Le message du président de la République, Denis Sassou N'Guesso, sur l'état de la nation devant le Parlement réuni en congrès, le 23 décembre dernier, ne cesse de susciter de réactions. Wildan Legrand Obounghat, docteur en droit public et enseignant-chercheur à l'Université Marien-Ngouabi, pense que « la libre administration des collectivités locales est ancrée dans notre marbre constitutionnel ».

Dans son message, le chef de l'Etat a, entre autres, demandé au gouvernement de procéder, sans délai, à l'amélioration de la fiscalité locale, en simplifiant les procédures de reversement des dotations de l'Etat, des ressources alimentant le fonds du développement des collectivités locales ainsi que celles relatives au recouvrement et à la rétrocession des recettes fiscales des collectivités locales.

Selon le Dr Obounghat, cette injonction présidentielle devrait mettre un terme au calvaire financier des entités décentralisées en République du Congo. « A l'évidence, la décentralisation est et doit toujours être au cœur des préoccupations quotidiennes. La libre administration des collectivités locales (... ) doit s'imposer à tous en tant que principe à valeur constitutionnelle », a-t-il commenté.

La libre administration a pour finalité, a-t-il rappelé, la satisfaction, par les collectivités locales, des besoins de l'intérêt local de la communauté humaine. Cela en conformité avec la Constitution et la loi 2003 du 17 janvier 2003 fixant l'organisation administrative territoriale, l'administration décentralisée, en République du Congo, dans le cadre du département et de la commune.

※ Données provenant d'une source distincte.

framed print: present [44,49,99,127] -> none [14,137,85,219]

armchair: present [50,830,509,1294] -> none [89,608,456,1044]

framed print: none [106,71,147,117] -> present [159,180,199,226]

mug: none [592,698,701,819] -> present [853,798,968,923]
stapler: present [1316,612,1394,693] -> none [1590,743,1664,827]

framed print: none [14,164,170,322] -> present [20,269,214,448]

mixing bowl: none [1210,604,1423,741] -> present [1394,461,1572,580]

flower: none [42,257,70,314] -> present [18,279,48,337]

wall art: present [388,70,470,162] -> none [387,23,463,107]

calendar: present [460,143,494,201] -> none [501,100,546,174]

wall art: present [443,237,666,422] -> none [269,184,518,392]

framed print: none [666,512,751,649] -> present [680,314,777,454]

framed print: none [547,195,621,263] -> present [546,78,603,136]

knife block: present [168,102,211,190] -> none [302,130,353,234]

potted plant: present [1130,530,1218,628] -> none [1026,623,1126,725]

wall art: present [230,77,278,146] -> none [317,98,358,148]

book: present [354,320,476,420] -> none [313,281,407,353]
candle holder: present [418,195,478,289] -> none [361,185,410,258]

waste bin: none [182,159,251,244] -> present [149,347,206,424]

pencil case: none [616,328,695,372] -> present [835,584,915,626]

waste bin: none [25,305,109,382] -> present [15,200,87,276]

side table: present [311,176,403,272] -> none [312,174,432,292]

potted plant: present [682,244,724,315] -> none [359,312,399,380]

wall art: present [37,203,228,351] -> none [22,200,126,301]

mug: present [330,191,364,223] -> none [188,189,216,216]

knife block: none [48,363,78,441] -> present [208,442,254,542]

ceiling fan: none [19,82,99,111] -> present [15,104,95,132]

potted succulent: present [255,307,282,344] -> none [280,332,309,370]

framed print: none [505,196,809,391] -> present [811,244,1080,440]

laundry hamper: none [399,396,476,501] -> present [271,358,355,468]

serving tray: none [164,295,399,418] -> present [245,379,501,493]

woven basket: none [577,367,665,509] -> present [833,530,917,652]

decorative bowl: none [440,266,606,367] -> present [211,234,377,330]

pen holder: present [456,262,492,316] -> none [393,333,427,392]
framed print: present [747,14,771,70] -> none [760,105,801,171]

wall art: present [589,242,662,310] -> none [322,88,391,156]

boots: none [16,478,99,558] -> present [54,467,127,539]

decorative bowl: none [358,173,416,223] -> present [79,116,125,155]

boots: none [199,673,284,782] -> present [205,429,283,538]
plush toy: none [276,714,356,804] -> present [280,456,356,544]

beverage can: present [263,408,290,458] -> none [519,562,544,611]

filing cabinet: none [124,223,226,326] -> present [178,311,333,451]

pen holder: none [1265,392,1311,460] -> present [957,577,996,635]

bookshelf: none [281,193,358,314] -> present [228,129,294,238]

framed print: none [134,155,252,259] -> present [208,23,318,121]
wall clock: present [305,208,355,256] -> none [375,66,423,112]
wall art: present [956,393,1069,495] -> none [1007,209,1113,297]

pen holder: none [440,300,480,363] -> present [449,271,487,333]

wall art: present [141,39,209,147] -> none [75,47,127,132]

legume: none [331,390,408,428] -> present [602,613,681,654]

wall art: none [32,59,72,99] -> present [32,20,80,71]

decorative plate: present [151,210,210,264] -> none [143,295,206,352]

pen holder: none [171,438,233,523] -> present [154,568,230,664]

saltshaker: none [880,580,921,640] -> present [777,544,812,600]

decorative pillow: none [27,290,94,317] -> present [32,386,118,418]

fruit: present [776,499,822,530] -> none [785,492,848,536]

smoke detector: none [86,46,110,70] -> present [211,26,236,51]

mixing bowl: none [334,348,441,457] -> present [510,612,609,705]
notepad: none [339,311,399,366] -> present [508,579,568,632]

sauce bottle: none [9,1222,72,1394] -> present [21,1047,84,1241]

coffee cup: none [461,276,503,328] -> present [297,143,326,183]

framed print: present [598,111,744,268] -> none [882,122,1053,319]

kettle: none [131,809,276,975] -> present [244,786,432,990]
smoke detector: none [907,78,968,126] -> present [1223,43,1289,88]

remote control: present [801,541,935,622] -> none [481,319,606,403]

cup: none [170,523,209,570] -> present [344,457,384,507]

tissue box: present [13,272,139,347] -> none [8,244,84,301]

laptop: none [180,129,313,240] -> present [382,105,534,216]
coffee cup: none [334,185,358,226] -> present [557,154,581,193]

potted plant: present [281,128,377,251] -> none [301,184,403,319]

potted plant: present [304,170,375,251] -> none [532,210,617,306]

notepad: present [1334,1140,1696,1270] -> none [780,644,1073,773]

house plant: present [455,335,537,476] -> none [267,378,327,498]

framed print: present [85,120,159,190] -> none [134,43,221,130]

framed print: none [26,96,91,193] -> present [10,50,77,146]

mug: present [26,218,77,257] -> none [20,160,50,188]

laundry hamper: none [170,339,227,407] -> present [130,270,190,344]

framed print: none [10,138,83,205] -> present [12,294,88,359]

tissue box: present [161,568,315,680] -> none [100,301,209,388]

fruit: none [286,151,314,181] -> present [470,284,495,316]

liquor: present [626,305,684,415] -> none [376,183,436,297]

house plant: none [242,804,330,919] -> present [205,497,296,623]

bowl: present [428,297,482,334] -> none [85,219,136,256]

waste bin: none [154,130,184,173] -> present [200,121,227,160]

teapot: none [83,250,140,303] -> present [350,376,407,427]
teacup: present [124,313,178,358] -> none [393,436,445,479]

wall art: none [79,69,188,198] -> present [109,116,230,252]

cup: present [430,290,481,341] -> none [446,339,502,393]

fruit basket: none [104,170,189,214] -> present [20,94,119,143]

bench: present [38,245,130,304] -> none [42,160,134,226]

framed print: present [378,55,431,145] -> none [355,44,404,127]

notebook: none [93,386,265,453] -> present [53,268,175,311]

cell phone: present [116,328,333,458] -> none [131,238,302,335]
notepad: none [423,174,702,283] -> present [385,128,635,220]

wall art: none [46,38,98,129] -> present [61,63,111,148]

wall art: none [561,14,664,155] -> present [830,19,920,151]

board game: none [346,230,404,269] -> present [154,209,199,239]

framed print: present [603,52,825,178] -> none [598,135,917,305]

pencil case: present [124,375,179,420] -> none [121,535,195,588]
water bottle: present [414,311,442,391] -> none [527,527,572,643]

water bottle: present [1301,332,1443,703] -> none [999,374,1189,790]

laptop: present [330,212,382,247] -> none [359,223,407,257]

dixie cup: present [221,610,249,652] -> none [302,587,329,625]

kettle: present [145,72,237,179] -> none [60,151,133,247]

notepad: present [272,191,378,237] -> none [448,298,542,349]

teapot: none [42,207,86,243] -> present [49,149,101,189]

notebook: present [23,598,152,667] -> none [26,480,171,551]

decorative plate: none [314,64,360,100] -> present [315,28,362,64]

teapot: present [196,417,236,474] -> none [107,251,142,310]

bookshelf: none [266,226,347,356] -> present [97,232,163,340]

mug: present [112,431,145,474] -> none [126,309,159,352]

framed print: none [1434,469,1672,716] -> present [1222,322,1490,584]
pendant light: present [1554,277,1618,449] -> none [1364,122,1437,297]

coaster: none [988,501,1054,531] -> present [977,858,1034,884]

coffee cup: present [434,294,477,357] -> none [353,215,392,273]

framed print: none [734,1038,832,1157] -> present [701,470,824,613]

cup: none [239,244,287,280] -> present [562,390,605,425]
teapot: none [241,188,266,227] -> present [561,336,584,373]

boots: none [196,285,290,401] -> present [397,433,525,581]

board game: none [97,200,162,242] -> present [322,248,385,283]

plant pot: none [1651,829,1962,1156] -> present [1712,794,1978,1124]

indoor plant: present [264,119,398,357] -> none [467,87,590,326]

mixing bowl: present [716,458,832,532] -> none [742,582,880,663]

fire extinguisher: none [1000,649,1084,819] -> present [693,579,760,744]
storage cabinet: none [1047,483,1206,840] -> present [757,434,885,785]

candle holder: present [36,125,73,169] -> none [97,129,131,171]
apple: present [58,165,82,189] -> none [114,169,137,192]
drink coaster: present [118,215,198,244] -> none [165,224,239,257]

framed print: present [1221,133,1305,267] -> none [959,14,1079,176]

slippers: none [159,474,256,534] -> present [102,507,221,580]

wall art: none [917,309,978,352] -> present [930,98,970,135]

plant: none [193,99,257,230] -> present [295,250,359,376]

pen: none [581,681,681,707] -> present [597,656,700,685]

L'enseignant-chercheur a également rappelé que la loi n°13-2017 du 16 mars 2017 a érigé certaines communautés urbaines en commune s'ajoutant aux six communes préalablement établies pour en faire un total de seize contre douze départements dans le pays. Pour lui, le département et la commune constituent les deux catégories des collectivités locales proclamées par la Constitution du 25 octobre 1015 qui devraient quitter « lentement mais surement l'emprise de l'Etat central pour être l'outil, par l'excellence, de la démocratie de proximité et du développement local », comme l'a souligné le chef de l'Etat.

« En clair, il faut que nos collectivités locales aient les moyens de leurs politiques, c'est-à-dire, qu'elles jouissent véritablement d'une autonomie, d'une libre administration. Ceci implique nécessairement, comme le prévoit d'ailleurs la Constitution, une autonomie financière. La décentralisation se caractérise par la libre administration des collectivités distinctes de l'Etat, dotées de la personnalité morale, de l'autonomie financière et gérées par les conseils élus », a poursuivi Wildan Legrand Obounghat.

Opérationnaliser la fonction publique territoriale

Il estime, cependant, que la dévolution de ces compétences doit être accompagnée du transfert par l'Etat aux collectivités des moyens nécessaires à l'exercice des tâches. Ces moyens financiers doivent, d'après lui, assurer la compensation intégrale des charges résultant des transferts de compétences. « Il nous faut dans l'avenir éviter les multiples interpellations parlementaires pour trouver, comme certains le disent, quelque chose aux collectivités locales », a-t-il martelé, précisant que « la volonté présidentielle devrait être suivie sans faille notamment lorsqu'elle engage le gouvernement à prendre toutes les mesures afin que les crédits transférés parviennent effectivement à chaque structure de base concernée, pour une utilisation et une gestion efficiente ».

Pour ce faire, l'unicité de caisse ne devrait plus, a-t-il poursuivi, constituer un obstacle à la rétrocession de ce qui est légalement dû aux collectivités locales après le recouvrement du produit de l'impôt local. Une décentralisation réussie implique évidemment, selon lui, l'effectivité de la fonction publique territoriale ; car aucune institution ne peut fonctionner sans ressources financières, humaines et matérielles. D'où la nécessité de passer de la phase de conceptualisation à celle d'opérationnalisation de la fonction publique territoriale pour une meilleure répartition des compétences sur l'ensemble du territoire national.

« En définitive, on peut donc partager en toute lucidité l'objectivité du président de la République quand il affirme qu'en décentralisation tout comme dans bien d'autres domaines à l'évidence, certaines de nos actions n'ont pas apporté les satisfactions espérées. D'autres nécessitent, sans nul doute, des ajustements féconds. Mais, il subsiste de nombreux points de satisfaction et d'encouragement dans l'œuvre accomplie et qui appelle à de nouveaux efforts pour leur consolidation », a conclu le Dr Wildan Legrand Obounghat.